* Start Data section *
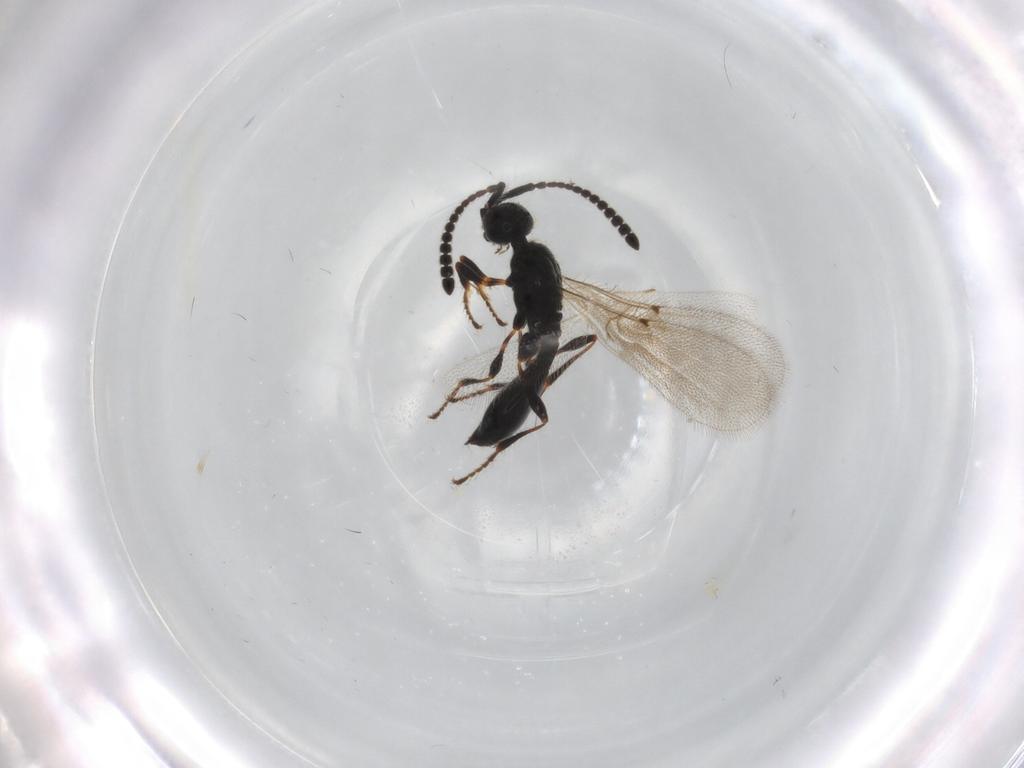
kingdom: Animalia
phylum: Arthropoda
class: Insecta
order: Hymenoptera
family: Diapriidae
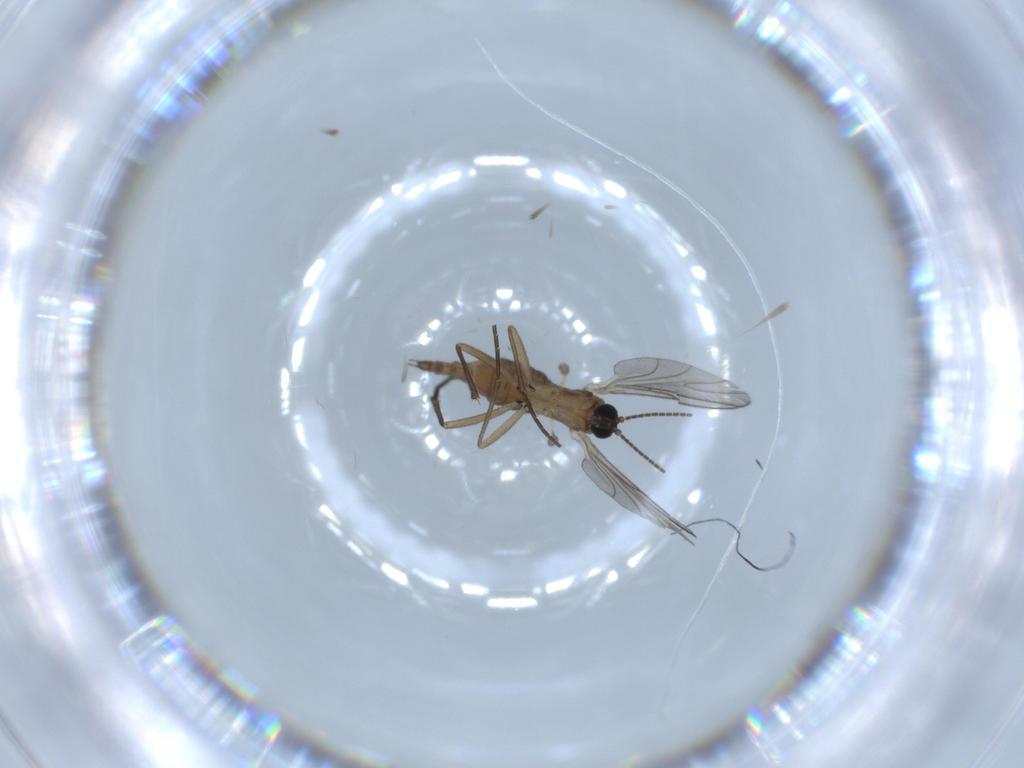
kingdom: Animalia
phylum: Arthropoda
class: Insecta
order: Diptera
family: Chloropidae
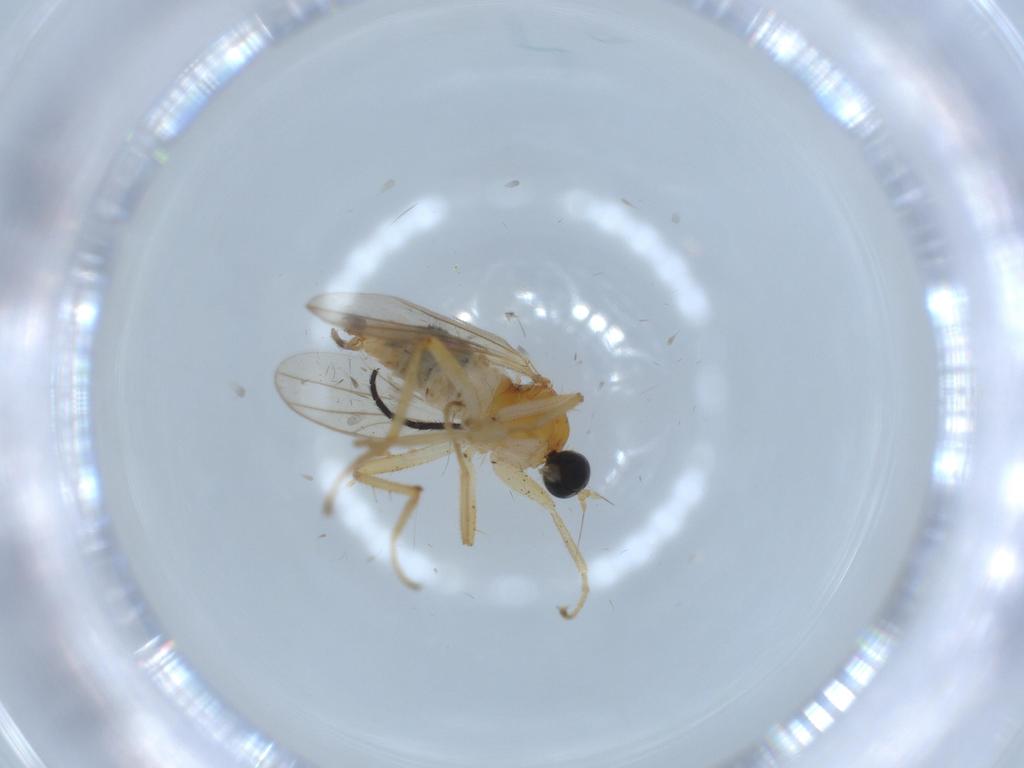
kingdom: Animalia
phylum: Arthropoda
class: Insecta
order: Diptera
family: Hybotidae
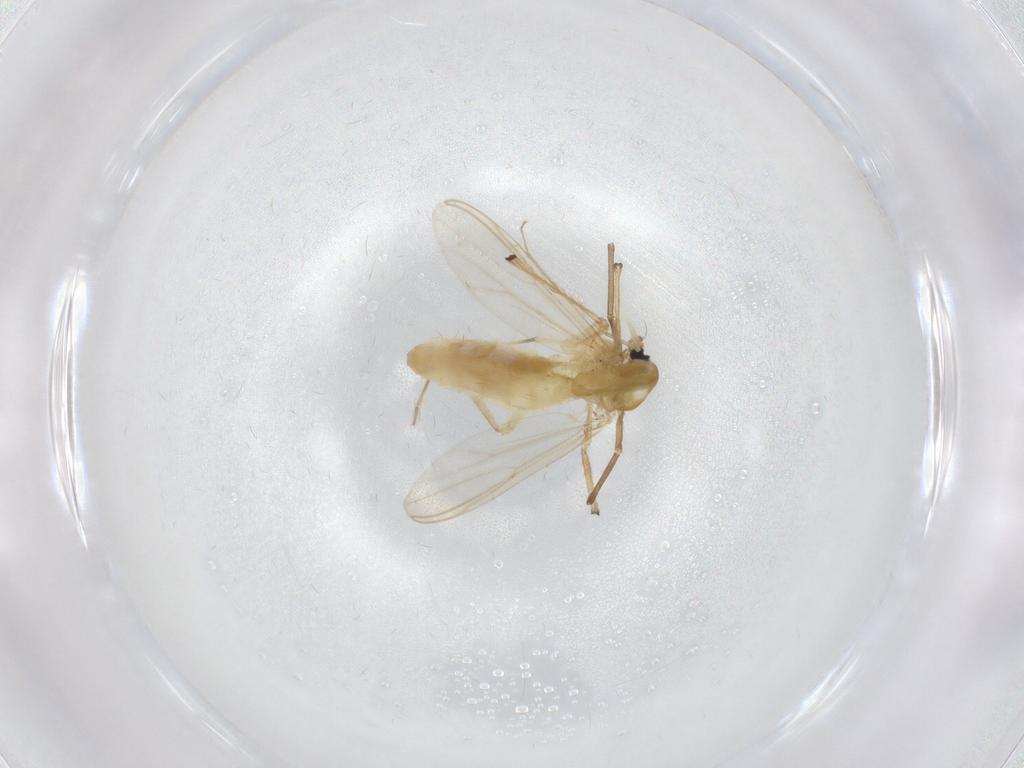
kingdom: Animalia
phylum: Arthropoda
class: Insecta
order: Diptera
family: Chironomidae
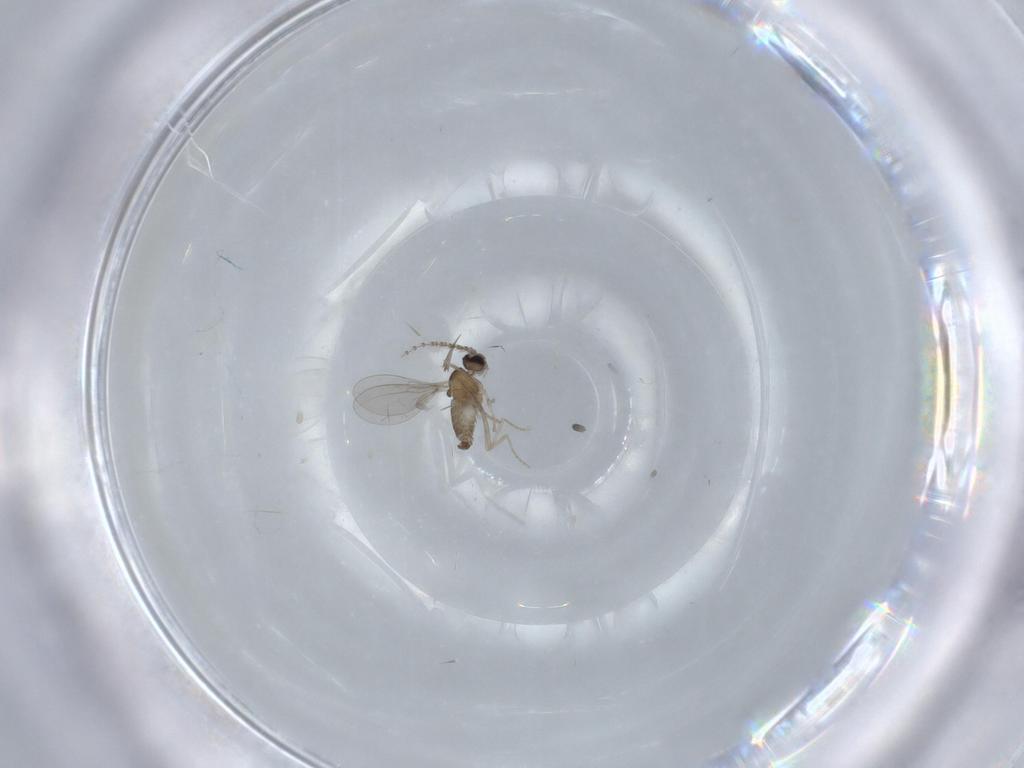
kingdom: Animalia
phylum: Arthropoda
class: Insecta
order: Diptera
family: Cecidomyiidae
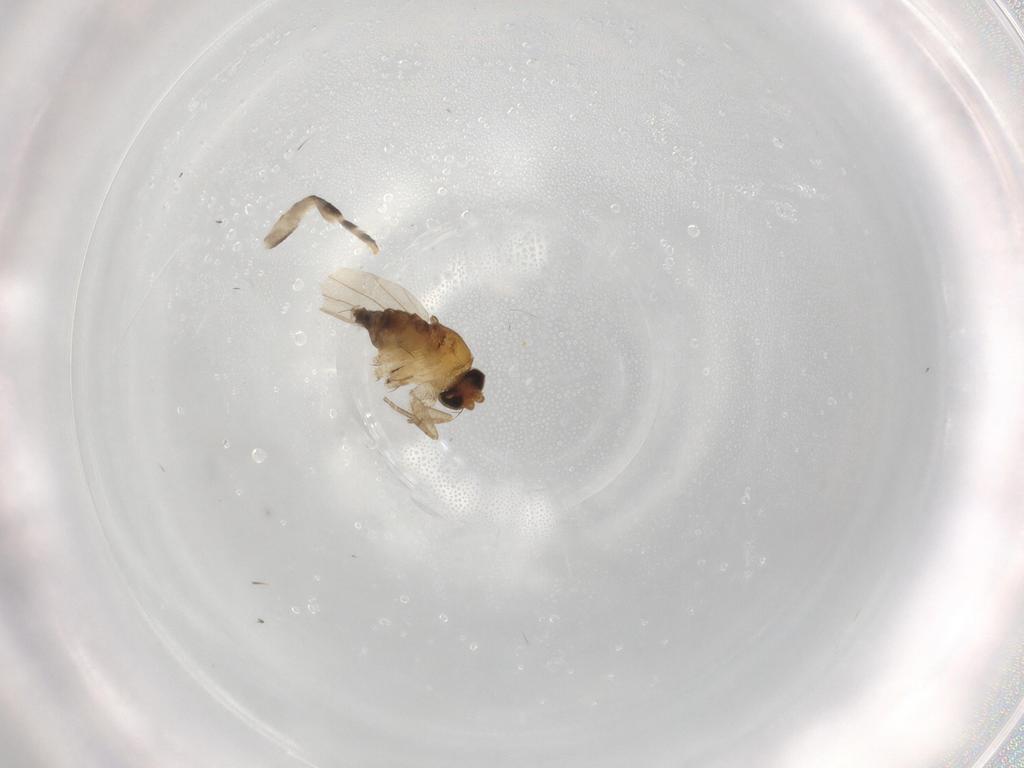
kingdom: Animalia
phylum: Arthropoda
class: Insecta
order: Diptera
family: Phoridae
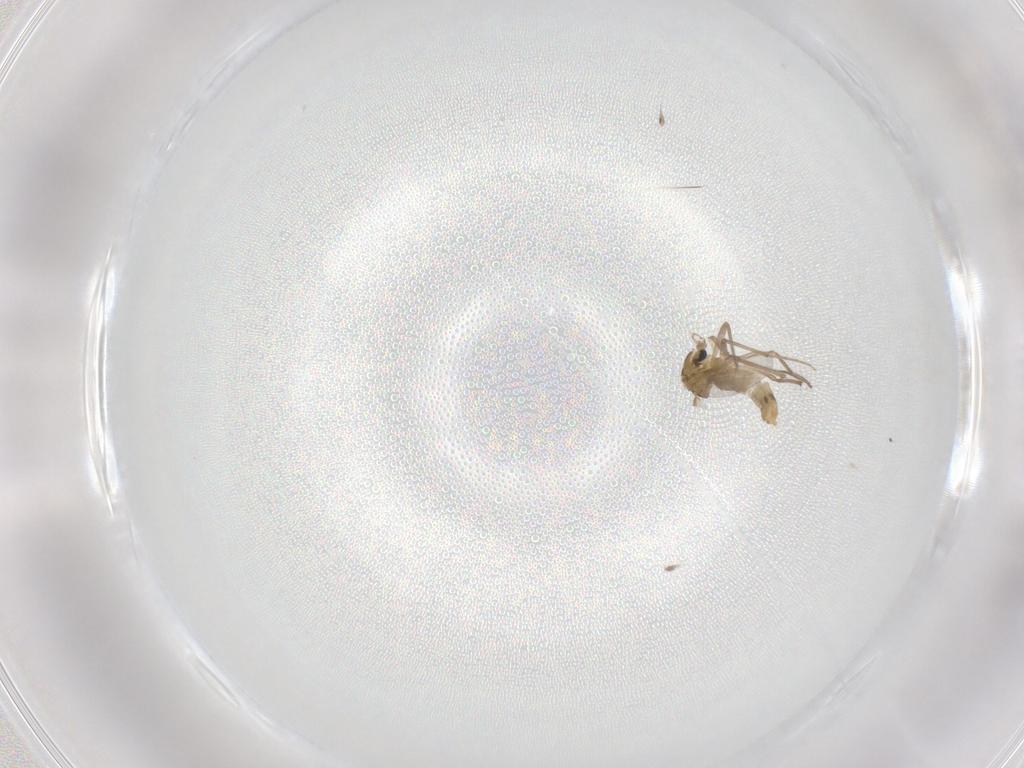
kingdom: Animalia
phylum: Arthropoda
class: Insecta
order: Diptera
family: Chironomidae
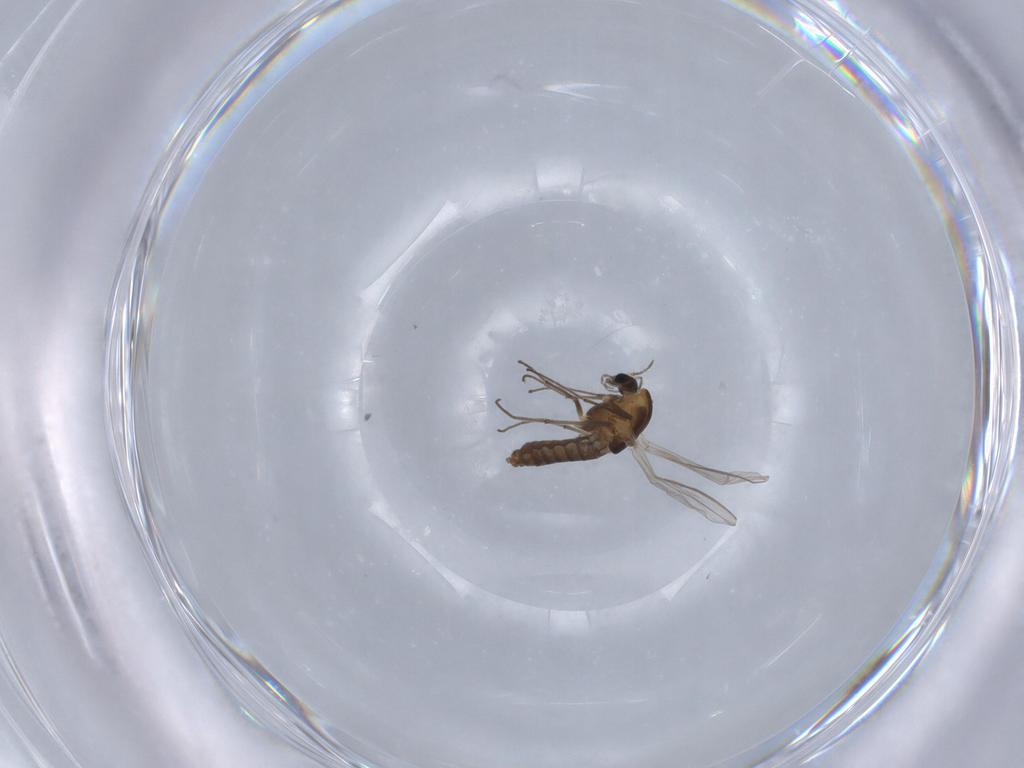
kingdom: Animalia
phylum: Arthropoda
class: Insecta
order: Diptera
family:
* End Data section *
Requirements => Please write out every line of text from all the items above without changing anything, and leave the pictures out.

Expected answer =>
kingdom: Animalia
phylum: Arthropoda
class: Insecta
order: Hymenoptera
family: Diapriidae
kingdom: Animalia
phylum: Arthropoda
class: Insecta
order: Diptera
family: Chloropidae
kingdom: Animalia
phylum: Arthropoda
class: Insecta
order: Diptera
family: Hybotidae
kingdom: Animalia
phylum: Arthropoda
class: Insecta
order: Diptera
family: Chironomidae
kingdom: Animalia
phylum: Arthropoda
class: Insecta
order: Diptera
family: Cecidomyiidae
kingdom: Animalia
phylum: Arthropoda
class: Insecta
order: Diptera
family: Phoridae
kingdom: Animalia
phylum: Arthropoda
class: Insecta
order: Diptera
family: Chironomidae
kingdom: Animalia
phylum: Arthropoda
class: Insecta
order: Diptera
family:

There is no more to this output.